## Required task
Reproduce the lines of the records below without alteration, beginning with the line that contains "common name: Brown fish owl" and continuing through the end of the records.

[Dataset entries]
........

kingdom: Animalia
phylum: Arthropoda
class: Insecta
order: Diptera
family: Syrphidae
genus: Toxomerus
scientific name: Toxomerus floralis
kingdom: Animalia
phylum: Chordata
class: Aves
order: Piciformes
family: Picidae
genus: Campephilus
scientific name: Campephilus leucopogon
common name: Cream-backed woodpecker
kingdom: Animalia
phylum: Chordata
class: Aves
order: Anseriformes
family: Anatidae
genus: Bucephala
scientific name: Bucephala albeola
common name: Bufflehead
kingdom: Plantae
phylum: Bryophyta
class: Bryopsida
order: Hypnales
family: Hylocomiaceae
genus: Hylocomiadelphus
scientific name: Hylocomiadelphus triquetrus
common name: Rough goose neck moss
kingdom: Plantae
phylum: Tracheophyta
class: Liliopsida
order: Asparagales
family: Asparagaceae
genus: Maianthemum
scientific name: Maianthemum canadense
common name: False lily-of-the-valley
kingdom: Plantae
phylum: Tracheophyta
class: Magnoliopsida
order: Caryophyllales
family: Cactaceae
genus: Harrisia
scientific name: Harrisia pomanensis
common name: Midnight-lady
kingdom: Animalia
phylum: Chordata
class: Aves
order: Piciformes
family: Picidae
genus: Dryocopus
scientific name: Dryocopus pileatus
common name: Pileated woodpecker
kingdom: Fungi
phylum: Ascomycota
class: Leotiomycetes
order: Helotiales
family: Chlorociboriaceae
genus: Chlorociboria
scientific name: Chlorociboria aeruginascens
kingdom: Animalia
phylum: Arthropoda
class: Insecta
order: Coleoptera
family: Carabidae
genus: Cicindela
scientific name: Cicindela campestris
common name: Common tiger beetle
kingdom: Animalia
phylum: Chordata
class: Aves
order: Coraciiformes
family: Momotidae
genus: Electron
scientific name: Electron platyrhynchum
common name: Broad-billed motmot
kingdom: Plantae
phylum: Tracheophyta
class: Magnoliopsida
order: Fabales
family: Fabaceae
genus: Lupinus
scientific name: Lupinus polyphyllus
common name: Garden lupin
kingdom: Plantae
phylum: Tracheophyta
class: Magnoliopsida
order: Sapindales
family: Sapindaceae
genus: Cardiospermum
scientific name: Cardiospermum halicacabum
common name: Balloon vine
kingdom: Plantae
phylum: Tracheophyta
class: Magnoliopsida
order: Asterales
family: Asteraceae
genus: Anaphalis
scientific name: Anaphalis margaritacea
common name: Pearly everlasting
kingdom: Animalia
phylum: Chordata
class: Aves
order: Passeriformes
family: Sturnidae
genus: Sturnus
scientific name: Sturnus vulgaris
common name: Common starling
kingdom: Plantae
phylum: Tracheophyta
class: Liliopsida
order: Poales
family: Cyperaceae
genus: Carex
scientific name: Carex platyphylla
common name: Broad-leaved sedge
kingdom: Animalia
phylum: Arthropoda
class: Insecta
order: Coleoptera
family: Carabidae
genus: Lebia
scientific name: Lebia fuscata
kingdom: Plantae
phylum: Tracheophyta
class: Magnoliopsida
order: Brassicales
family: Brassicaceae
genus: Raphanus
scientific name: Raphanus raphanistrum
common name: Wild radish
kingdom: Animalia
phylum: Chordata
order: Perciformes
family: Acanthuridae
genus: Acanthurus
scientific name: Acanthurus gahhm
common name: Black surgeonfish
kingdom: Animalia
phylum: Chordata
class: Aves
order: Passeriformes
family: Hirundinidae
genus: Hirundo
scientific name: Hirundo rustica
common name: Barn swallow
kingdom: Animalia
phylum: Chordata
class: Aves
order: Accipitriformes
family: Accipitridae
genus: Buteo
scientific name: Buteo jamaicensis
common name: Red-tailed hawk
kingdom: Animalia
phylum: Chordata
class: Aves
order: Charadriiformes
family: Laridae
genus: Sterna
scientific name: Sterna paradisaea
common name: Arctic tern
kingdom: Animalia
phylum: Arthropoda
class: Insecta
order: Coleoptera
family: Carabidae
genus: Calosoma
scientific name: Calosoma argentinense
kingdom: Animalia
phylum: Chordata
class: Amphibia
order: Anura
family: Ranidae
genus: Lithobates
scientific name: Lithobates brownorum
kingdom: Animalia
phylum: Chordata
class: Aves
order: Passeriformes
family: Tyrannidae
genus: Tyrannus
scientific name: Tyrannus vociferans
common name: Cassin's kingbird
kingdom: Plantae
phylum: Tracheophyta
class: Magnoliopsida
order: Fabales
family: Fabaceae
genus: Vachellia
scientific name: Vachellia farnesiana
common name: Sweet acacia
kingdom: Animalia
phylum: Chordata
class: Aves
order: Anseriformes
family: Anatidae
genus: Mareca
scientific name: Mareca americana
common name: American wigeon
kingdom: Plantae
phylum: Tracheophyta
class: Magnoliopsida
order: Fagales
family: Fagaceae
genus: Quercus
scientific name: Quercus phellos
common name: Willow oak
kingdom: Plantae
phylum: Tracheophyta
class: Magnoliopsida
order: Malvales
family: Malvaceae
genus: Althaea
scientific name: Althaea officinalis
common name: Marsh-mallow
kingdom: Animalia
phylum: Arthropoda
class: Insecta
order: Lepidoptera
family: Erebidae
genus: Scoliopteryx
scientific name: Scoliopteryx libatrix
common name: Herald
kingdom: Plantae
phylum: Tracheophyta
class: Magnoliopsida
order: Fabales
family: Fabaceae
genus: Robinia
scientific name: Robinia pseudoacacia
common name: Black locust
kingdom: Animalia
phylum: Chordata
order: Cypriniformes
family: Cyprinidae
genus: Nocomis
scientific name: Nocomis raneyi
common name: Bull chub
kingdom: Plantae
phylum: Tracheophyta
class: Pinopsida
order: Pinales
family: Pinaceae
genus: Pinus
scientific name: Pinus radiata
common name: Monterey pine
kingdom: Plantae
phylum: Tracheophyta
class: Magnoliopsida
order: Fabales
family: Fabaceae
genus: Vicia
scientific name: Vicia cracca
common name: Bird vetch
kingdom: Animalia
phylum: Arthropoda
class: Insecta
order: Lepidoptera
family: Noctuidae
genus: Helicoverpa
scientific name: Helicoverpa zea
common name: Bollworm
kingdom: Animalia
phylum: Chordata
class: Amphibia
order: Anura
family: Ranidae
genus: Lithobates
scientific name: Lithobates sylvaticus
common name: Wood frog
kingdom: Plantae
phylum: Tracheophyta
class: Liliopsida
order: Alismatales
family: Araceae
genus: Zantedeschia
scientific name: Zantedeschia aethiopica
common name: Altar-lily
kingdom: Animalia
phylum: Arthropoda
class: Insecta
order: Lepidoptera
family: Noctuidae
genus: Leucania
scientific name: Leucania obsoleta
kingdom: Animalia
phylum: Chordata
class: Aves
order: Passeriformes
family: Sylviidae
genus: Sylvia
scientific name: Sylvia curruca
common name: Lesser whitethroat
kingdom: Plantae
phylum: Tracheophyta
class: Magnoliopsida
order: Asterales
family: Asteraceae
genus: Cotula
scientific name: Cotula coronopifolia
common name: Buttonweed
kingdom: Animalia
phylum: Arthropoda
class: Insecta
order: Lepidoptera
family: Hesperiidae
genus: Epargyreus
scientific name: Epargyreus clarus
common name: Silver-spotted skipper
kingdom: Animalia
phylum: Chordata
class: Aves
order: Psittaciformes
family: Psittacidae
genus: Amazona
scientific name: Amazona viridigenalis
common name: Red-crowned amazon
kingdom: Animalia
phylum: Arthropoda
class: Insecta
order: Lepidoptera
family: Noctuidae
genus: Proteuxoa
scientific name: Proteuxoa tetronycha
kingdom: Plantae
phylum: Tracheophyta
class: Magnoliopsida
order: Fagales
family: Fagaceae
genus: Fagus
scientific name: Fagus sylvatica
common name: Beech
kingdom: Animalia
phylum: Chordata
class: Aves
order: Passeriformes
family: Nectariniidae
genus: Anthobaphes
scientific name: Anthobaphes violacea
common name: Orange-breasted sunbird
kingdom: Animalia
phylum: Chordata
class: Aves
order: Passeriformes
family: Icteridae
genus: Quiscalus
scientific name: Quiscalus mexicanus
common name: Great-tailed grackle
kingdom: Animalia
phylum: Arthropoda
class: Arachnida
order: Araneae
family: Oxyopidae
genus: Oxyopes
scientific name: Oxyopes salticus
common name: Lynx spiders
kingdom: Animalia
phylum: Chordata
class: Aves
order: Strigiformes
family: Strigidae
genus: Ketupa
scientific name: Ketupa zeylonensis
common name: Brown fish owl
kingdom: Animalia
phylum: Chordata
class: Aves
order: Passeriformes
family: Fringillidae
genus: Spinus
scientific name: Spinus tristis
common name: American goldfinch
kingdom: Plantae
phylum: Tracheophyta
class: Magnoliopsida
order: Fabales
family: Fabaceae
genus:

........

## Result of this exercise
common name: Brown fish owl
kingdom: Animalia
phylum: Chordata
class: Aves
order: Passeriformes
family: Fringillidae
genus: Spinus
scientific name: Spinus tristis
common name: American goldfinch
kingdom: Plantae
phylum: Tracheophyta
class: Magnoliopsida
order: Fabales
family: Fabaceae
genus:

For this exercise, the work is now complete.